# [Excerpted passage]
## start

Distributed Mutual Exclusion

##lesson #distributedSystems

Distributed Mutual Exclusion Introduction

To maintain mutual exclusion among n distributed processes/machines/nodes

while (true){
	Perform local operations
	acquire()
		execute critical section
	release()
}

During critical section, the machines can interact with remote processes or manipulates shared memory

Properties of Distributed Mutual Exclusion

Safety

Safety means that only one process is allowed to access the shared resource at a time, preventing concurrent access that could lead to data corruption or unexpected behavior.
To ensure safety, a distributed mutual exclusion algorithm should guarantee that, at any given moment, either no process is in the critical section or only one process is in the critical section.

Liveness

liveness guarantees that the system does not deadlock or remain in a state where no process can make progress indefinitely.

Fairness

Fairness ensures that processes requesting access to the shared resource are treated fairly in terms of granting access. It prevents situations where a particular process is continually granted access to the critical section while others are repeatedly denied, leading to potential starvation or unfairness.
fairness means that every process that requests access to the critical section should eventually be granted access, and no process should be unfairly prioritized over others.
There is a bounded wait time and request should be served in the order of request time

Other Expectations

Minimize message traffic
- how many exchange of messages needed
minimize synchronization delay
- if a machine requests a lock and no one else is holding the lock, then the machine should quickly get the lock
- Approximate(optimistically): No other machine is waiting for the lock
- Switch quickly between processes waiting for lock

Assumptions

The network is reliable
1. All messages sent get to their destination eventualy
2. Not realistic, we will get to that later in the course
The network is asynchronous
1. Messages may take long time
Machines may fail at any time (not all protocols handle it in its vanilla form)

## end

# [Raw records]
## start

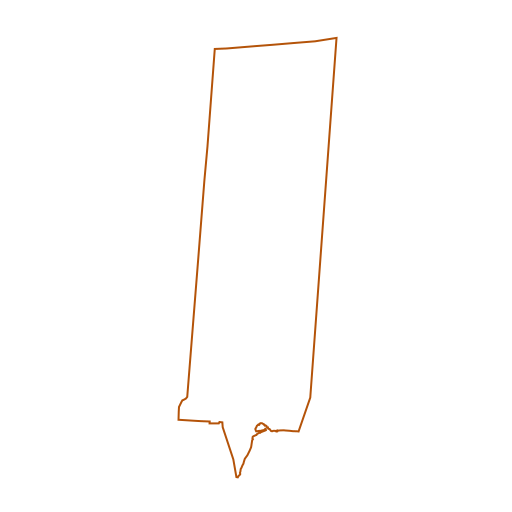 the district of Gagaifomauga II, Gaga'ifomauga, Samoa, rotated 183°
{"feature_id": "51752279B51367049300585", "entity_name": "Gagaifomauga II", "entity_type": "district", "adm_level": 2, "iso_a3": "WSM", "parent_name": "Samoa", "parent_adm1": "Gaga'ifomauga", "projection": "robinson", "projection_center": [-172.418, -13.533], "detail": "fine", "context": "isolated", "style": "outline", "palette": "amber", "viewbox_px": 512, "rotation_deg": 183, "n_neighbors": 0, "source": "geoboundaries", "source_scale": "gbopen_adm2", "svg_char_len": 1427}
<svg xmlns="http://www.w3.org/2000/svg" viewBox="0 0 512 512"><g transform="rotate(183 256 256)"><path d="M310.2,362.6L311.5,328.7L313.6,247.9L317.3,111.7L318.6,109.9L321.2,108.3L321.9,108.1L322.7,106.6L325.0,101.2L325.0,96.5L324.8,88.4L305.2,88.2L301.5,88.2L293.6,88.3L293.6,86.4L284.4,86.9L283.8,88.3L280.9,88.1L280.3,83.3L268.0,51.7L264.0,34.2L262.6,34.0L262.0,35.3L260.5,36.9L260.3,37.5L260.7,38.5L260.3,40.0L260.1,42.5L259.3,44.0L259.0,45.1L258.3,46.8L257.7,47.9L257.4,49.6L256.6,52.8L255.8,54.1L254.2,56.5L253.0,59.3L252.3,60.9L250.9,64.7L250.7,66.4L250.2,71.7L249.5,72.9L250.0,73.4L249.9,74.7L249.8,75.3L249.1,75.9L246.8,77.1L246.2,77.3L245.6,78.3L243.6,79.6L242.7,79.6L241.9,80.3L237.5,82.3L237.0,82.6L237.2,83.5L237.7,83.9L238.6,82.7L241.2,82.0L242.2,81.6L243.4,81.6L246.6,80.9L246.9,81.4L247.6,83.1L247.5,83.7L246.9,84.6L246.2,86.5L245.9,86.7L245.1,87.6L244.2,87.4L243.7,87.9L243.8,88.6L242.7,89.3L241.2,89.3L240.2,88.7L239.4,88.5L239.1,87.8L238.6,87.7L238.1,87.0L237.5,87.3L236.5,86.6L236.2,85.7L235.8,85.2L235.1,85.4L234.6,84.1L233.4,83.9L232.8,83.2L231.9,82.1L230.8,81.8L229.7,82.3L228.3,82.4L227.1,82.3L226.6,81.8L225.9,81.9L226.1,82.7L225.4,83.0L224.5,82.7L224.0,82.9L222.6,83.1L219.1,83.4L217.6,83.3L213.0,83.2L210.3,83.0L205.0,83.1L204.3,83.0L194.4,117.4L187.0,478.0L208.2,473.5L229.2,470.7L250.4,467.8L267.3,465.6L296.2,461.7L308.0,460.6L310.2,362.6Z" fill="none" stroke="#b45309" stroke-width="2"/></g></svg>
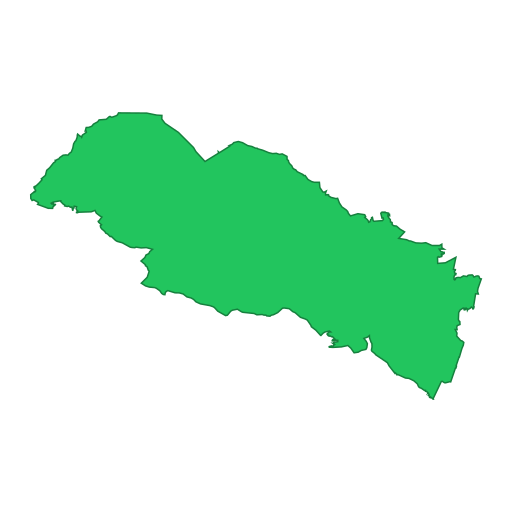 Cazanesti, Mehedinti, Romania
{"feature_id": "2599482B25744085941733", "entity_name": "Cazanesti", "entity_type": "district", "adm_level": 2, "iso_a3": "ROU", "parent_name": "Romania", "parent_adm1": "Mehedinti", "projection": "equal_earth", "projection_center": [22.915, 44.698], "detail": "fine", "context": "isolated", "style": "filled", "palette": "green", "viewbox_px": 512, "rotation_deg": 0, "n_neighbors": 0, "source": "geoboundaries", "source_scale": "gbopen_adm2", "svg_char_len": 6036}
<svg xmlns="http://www.w3.org/2000/svg" viewBox="0 0 512 512"><path d="M463.8,342.4L462.2,341.0L460.7,340.5L456.7,336.1L457.0,333.1L455.2,329.5L457.1,329.6L456.7,327.4L457.2,325.6L460.0,324.5L459.8,321.5L458.8,320.7L458.4,319.4L458.7,312.5L460.2,309.9L463.1,308.1L464.1,308.2L464.0,309.7L464.3,309.9L465.3,309.7L465.7,308.2L466.2,308.1L466.8,309.2L467.2,309.0L467.4,310.3L467.9,309.4L469.9,308.5L471.4,307.0L472.8,307.9L472.6,308.6L473.0,309.0L473.5,308.6L474.1,306.8L473.6,306.2L475.6,293.8L478.3,294.0L477.5,291.3L478.0,288.3L481.3,278.9L479.8,278.6L478.9,276.3L478.0,275.9L476.1,276.1L474.1,277.0L473.7,276.9L473.0,275.5L472.2,274.9L469.0,275.1L468.0,275.4L467.0,276.5L463.4,275.9L460.5,277.6L458.0,277.4L456.2,277.8L455.7,278.1L455.4,279.5L454.7,279.9L454.1,279.5L454.0,276.7L454.7,274.9L455.7,274.8L456.0,273.5L454.6,273.0L454.4,271.3L455.3,270.3L455.4,269.6L453.4,269.4L455.9,257.3L445.4,262.8L437.7,263.4L437.5,257.3L438.3,256.6L439.1,257.2L441.7,256.5L442.0,255.6L441.5,255.2L441.7,254.6L441.3,254.4L441.4,253.9L442.9,254.2L443.5,253.9L443.4,253.2L444.2,253.3L444.2,252.4L443.2,252.5L442.8,252.0L440.9,251.6L439.2,249.1L444.0,249.1L441.9,247.8L441.8,244.2L439.5,245.5L432.0,245.5L425.8,242.7L421.7,243.2L415.8,242.9L410.6,241.0L409.2,240.9L406.6,239.7L398.7,238.4L404.6,231.9L400.1,229.2L396.5,226.1L393.6,225.7L392.1,224.5L392.2,222.8L391.7,222.2L390.5,222.0L390.3,219.6L388.8,217.9L388.6,216.7L388.0,216.6L387.8,215.0L388.4,214.8L389.6,215.5L389.5,214.2L388.5,213.8L388.5,213.1L385.2,212.5L385.0,212.1L384.2,212.5L383.9,212.1L383.0,212.5L382.7,212.1L381.6,212.3L380.8,213.3L382.0,218.1L383.0,217.8L383.5,219.2L382.5,220.6L373.9,221.3L373.1,220.5L372.4,217.3L371.7,217.6L372.1,218.3L370.7,219.6L369.9,221.8L368.7,222.3L368.3,221.0L367.3,219.6L364.8,217.5L365.7,216.7L364.7,214.7L357.9,213.7L350.5,215.9L348.4,213.4L347.7,211.5L346.2,209.9L341.9,206.9L339.4,203.0L337.6,198.3L335.9,198.6L330.8,197.3L328.5,195.7L328.6,194.9L328.1,194.6L325.6,194.9L325.5,193.0L326.2,191.1L324.2,192.2L322.8,191.9L319.9,187.6L319.4,182.3L314.3,182.3L311.7,181.6L308.0,179.5L305.1,175.5L303.4,175.5L303.1,174.6L297.2,171.7L295.6,169.7L294.1,169.4L293.8,168.7L292.9,168.3L291.7,165.7L289.6,163.6L288.7,162.1L288.4,160.5L287.1,159.5L287.0,156.4L282.2,153.9L279.4,154.4L276.3,153.3L272.6,153.6L268.8,152.7L262.7,150.2L257.8,148.8L257.1,148.2L255.6,148.2L251.9,146.5L247.7,145.6L242.6,142.7L238.3,141.5L233.8,142.6L232.3,144.2L229.4,145.5L230.0,145.7L229.9,146.1L219.4,152.7L218.3,151.7L218.5,153.2L205.0,161.5L195.9,151.6L193.5,147.5L178.4,132.4L165.0,123.3L161.8,119.1L161.9,115.4L156.7,115.1L146.8,113.1L118.5,112.9L117.5,114.9L116.1,115.8L111.7,117.3L110.0,116.4L109.2,116.7L106.3,119.3L99.1,119.9L97.7,121.8L93.5,124.1L91.7,126.3L88.6,127.4L86.2,127.5L85.2,131.0L86.0,130.9L86.4,132.3L82.5,135.0L81.7,137.2L81.2,136.3L80.2,136.3L77.6,134.1L77.3,135.0L77.2,137.1L75.9,140.7L75.0,141.4L73.6,143.9L72.8,148.1L71.3,152.0L69.5,153.3L67.9,155.2L66.0,154.9L63.1,155.2L59.7,157.6L58.6,159.1L57.4,159.3L56.3,160.2L55.2,160.3L55.4,161.6L53.5,162.9L49.7,167.7L46.7,170.3L45.4,175.4L41.3,178.8L42.0,179.8L38.9,183.2L36.1,185.8L34.4,186.6L35.0,187.1L34.0,187.8L35.7,190.3L35.6,190.9L34.5,191.4L35.0,191.8L32.8,192.9L30.7,194.7L30.8,198.5L32.1,200.5L33.8,199.9L38.4,202.5L38.2,203.7L37.6,204.4L48.2,208.3L52.6,208.4L53.0,206.8L55.9,204.2L53.5,205.1L53.3,204.6L54.0,204.2L53.6,203.4L51.8,204.0L51.1,203.2L53.2,202.1L60.2,200.8L60.7,200.8L60.5,201.3L63.2,204.1L64.7,204.9L64.6,205.9L67.2,206.5L68.7,206.1L70.3,207.2L71.9,207.1L72.6,210.2L73.0,210.1L73.1,208.3L73.9,208.1L74.2,206.2L76.6,206.7L76.1,208.5L76.3,209.2L76.8,210.2L77.6,210.6L77.9,211.8L76.6,212.0L76.5,212.6L77.1,212.8L78.9,212.2L91.3,211.8L95.0,210.4L96.3,213.1L100.0,216.0L101.9,217.0L99.0,220.8L98.2,221.3L98.6,222.2L101.5,224.8L100.3,225.8L100.7,227.5L101.8,229.0L104.8,231.5L105.7,233.1L107.5,233.9L110.2,236.6L111.3,236.4L115.5,240.4L117.2,241.4L122.3,242.8L130.1,247.1L131.9,247.5L134.9,247.7L136.0,247.1L141.1,247.9L146.4,247.6L152.5,249.3L149.7,251.7L148.8,253.6L146.0,255.0L144.9,257.5L141.0,261.0L145.4,264.7L145.4,265.7L147.1,266.8L148.3,270.3L149.2,271.2L147.2,277.3L141.3,283.2L145.5,285.9L149.3,287.1L154.8,287.6L156.4,288.3L159.8,290.7L161.7,293.4L163.3,294.5L164.9,294.7L165.3,292.7L166.1,291.6L167.8,290.6L175.0,292.8L179.3,292.9L183.2,294.0L186.9,296.9L191.2,298.0L193.7,299.5L195.9,301.8L200.5,303.9L209.9,305.6L213.3,306.8L214.5,307.6L217.8,311.2L225.6,315.6L227.4,315.2L230.7,311.2L232.4,310.2L237.4,309.2L241.7,311.9L242.9,312.3L254.2,313.5L256.8,314.8L262.2,314.5L263.9,315.1L265.9,315.1L266.7,315.9L270.0,316.2L271.3,315.2L273.5,314.7L277.7,312.6L282.5,308.2L284.3,308.0L289.3,308.7L292.7,311.6L295.2,312.7L300.4,317.3L305.5,319.1L307.3,320.1L311.0,325.5L311.3,326.7L315.9,330.2L320.5,335.3L320.9,335.5L323.2,333.1L325.0,332.0L329.4,331.0L330.6,331.9L329.4,332.0L327.2,333.7L327.1,334.3L327.6,334.9L328.4,335.0L328.2,335.6L329.2,336.2L330.0,335.9L331.7,336.8L332.4,336.6L335.2,339.4L334.4,339.8L334.0,339.4L332.9,339.5L332.2,340.4L332.3,340.9L335.8,340.2L337.8,340.3L337.8,341.7L334.0,342.2L333.3,343.1L333.7,343.5L332.9,343.4L334.4,344.6L333.9,344.8L333.7,345.5L333.0,346.1L331.5,345.9L329.2,346.6L329.3,347.2L332.9,347.4L341.4,346.9L347.9,345.5L350.8,348.1L354.1,352.8L358.2,352.2L361.4,350.4L365.9,349.4L366.8,347.7L367.4,343.7L366.2,341.3L363.9,338.4L367.5,337.1L369.4,335.6L369.5,337.8L371.1,342.3L371.9,343.5L372.0,347.1L371.4,350.1L371.9,351.2L375.1,353.8L375.5,354.6L387.4,362.7L389.1,365.9L394.8,373.2L395.0,372.7L395.9,373.3L397.0,374.9L397.7,374.5L405.4,378.0L409.0,378.4L413.9,380.8L417.3,383.8L418.6,386.7L419.4,387.5L421.4,388.3L424.5,390.5L425.5,390.4L425.6,391.3L426.8,391.6L428.0,393.0L427.8,393.4L428.3,393.1L429.1,394.7L428.4,395.5L430.1,396.7L429.7,397.4L430.7,397.8L431.2,397.5L433.0,399.1L433.3,399.1L433.1,398.7L441.3,381.5L442.3,381.3L444.4,382.7L445.6,382.8L449.8,381.7L450.7,381.9L455.4,368.1L455.9,368.1L456.5,366.1L456.1,365.8L459.1,356.9L459.4,357.0L461.9,348.5L463.3,345.2L463.8,342.4Z" fill="#22c55e" stroke="#15803d" stroke-width="1.5"/></svg>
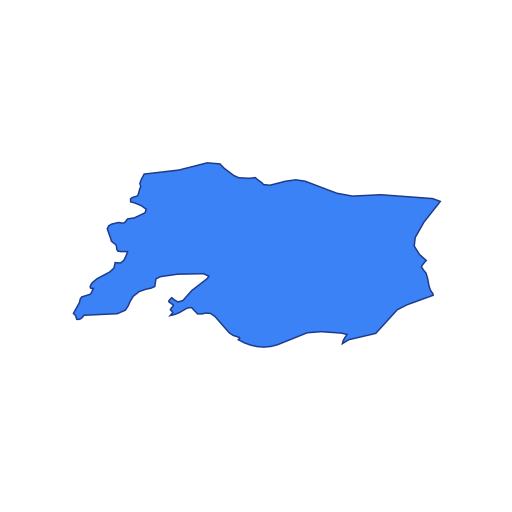 the border of Central Ostrobothnia, rotated 330°
{"feature_id": "FIN-3181", "entity_name": "Central Ostrobothnia", "entity_type": "Province", "adm_level": 1, "iso_a3": "FIN", "parent_name": "Finland", "parent_adm1": "", "projection": "robinson", "projection_center": [23.72, 63.644], "detail": "fine", "context": "isolated", "style": "filled", "palette": "blue", "viewbox_px": 512, "rotation_deg": 330, "n_neighbors": 0, "source": "natural_earth", "source_scale": "10m", "svg_char_len": 2191}
<svg xmlns="http://www.w3.org/2000/svg" viewBox="0 0 512 512"><g transform="rotate(330 256 256)"><path d="M69.1,221.2L69.9,218.0L69.8,216.7L69.2,214.4L79.6,208.2L82.4,205.3L84.6,204.3L93.1,206.2L95.2,205.5L97.0,204.0L99.0,202.8L98.6,202.5L96.8,201.4L96.9,199.8L99.3,197.9L101.6,197.1L107.1,196.2L121.3,196.7L127.0,195.4L130.7,191.3L135.1,194.3L139.1,193.8L143.0,191.3L147.0,188.0L141.3,184.7L138.8,182.7L138.8,180.4L140.3,177.3L139.9,174.9L138.8,172.8L138.2,170.4L138.7,169.0L140.8,158.1L143.5,156.2L147.0,156.2L153.3,158.1L154.5,158.8L156.5,160.6L158.3,161.3L160.2,161.1L161.8,160.2L163.6,159.7L169.4,162.1L181.5,163.1L184.3,160.6L181.8,155.0L177.4,149.3L174.5,146.4L175.9,143.8L178.0,143.5L183.3,144.7L184.7,143.9L188.9,139.7L190.9,138.3L191.7,135.1L195.2,132.2L199.7,129.4L200.1,129.1L232.2,143.0L260.3,150.9L270.8,158.2L272.3,164.1L277.0,175.2L280.3,179.7L289.1,185.4L294.7,187.8L295.2,189.8L297.8,195.7L298.2,197.9L303.5,201.7L319.0,206.0L328.5,209.9L335.9,215.7L357.2,241.9L369.4,252.3L394.8,265.4L437.7,294.6L442.9,300.9L418.5,310.6L403.1,319.6L398.0,326.5L398.3,336.3L401.2,345.0L400.0,345.3L395.3,347.1L393.8,348.1L394.1,352.6L394.7,355.7L393.4,361.3L391.0,368.0L390.0,372.4L390.3,377.3L389.8,378.6L362.0,373.7L351.4,373.2L321.0,382.9L294.6,374.9L287.0,375.1L289.1,373.0L291.6,371.4L295.6,369.5L291.3,365.4L274.6,354.1L262.0,348.1L230.3,343.6L223.5,341.7L217.2,338.8L211.7,335.0L206.8,330.5L202.5,325.4L198.8,319.6L199.6,319.3L200.3,319.4L200.8,319.1L200.9,318.3L196.5,313.3L194.4,309.1L190.2,287.8L187.9,283.0L183.8,280.2L180.4,279.2L176.5,277.0L174.8,270.2L174.5,268.4L170.5,266.7L160.8,266.7L155.2,265.7L151.9,264.7L155.1,263.6L155.8,263.1L155.6,262.3L155.4,261.3L155.2,260.6L154.9,260.0L155.4,259.3L156.2,259.0L158.8,257.9L159.6,257.6L159.9,256.8L159.4,256.1L158.1,253.2L157.7,252.5L157.8,251.5L159.2,250.8L161.4,250.1L162.2,250.0L163.6,253.7L165.5,256.8L170.6,258.0L183.0,253.8L202.3,251.2L205.1,250.0L201.7,245.1L178.9,232.5L162.9,226.1L157.9,225.8L153.1,231.8L149.2,231.4L143.5,229.6L137.1,228.4L129.6,229.5L124.4,232.3L120.2,235.4L115.8,237.6L107.0,236.6L77.4,221.3L74.8,222.3L72.7,222.7L70.8,222.3L69.1,221.2Z" fill="#3b82f6" stroke="#1e3a8a" stroke-width="1.5"/></g></svg>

## end

# [Set of tasks]
(1) List the properties of distributed mutual exclusion that the notes on distributed mutual exclusion name as section headings.
(2) Write out the stretch of the notes on distributed mutual exclusion from "To ensure safety, a" through "prioritized over others.".
The records play no part in what comes next.

# [Answers in order]
(1) Safety, Liveness, Fairness

(2)
To ensure safety, a distributed mutual exclusion algorithm should guarantee that, at any given moment, either no process is in the critical section or only one process is in the critical section.

Liveness

liveness guarantees that the system does not deadlock or remain in a state where no process can make progress indefinitely.

Fairness

Fairness ensures that processes requesting access to the shared resource are treated fairly in terms of granting access. It prevents situations where a particular process is continually granted access to the critical section while others are repeatedly denied, leading to potential starvation or unfairness.
fairness means that every process that requests access to the critical section should eventually be granted access, and no process should be unfairly prioritized over others.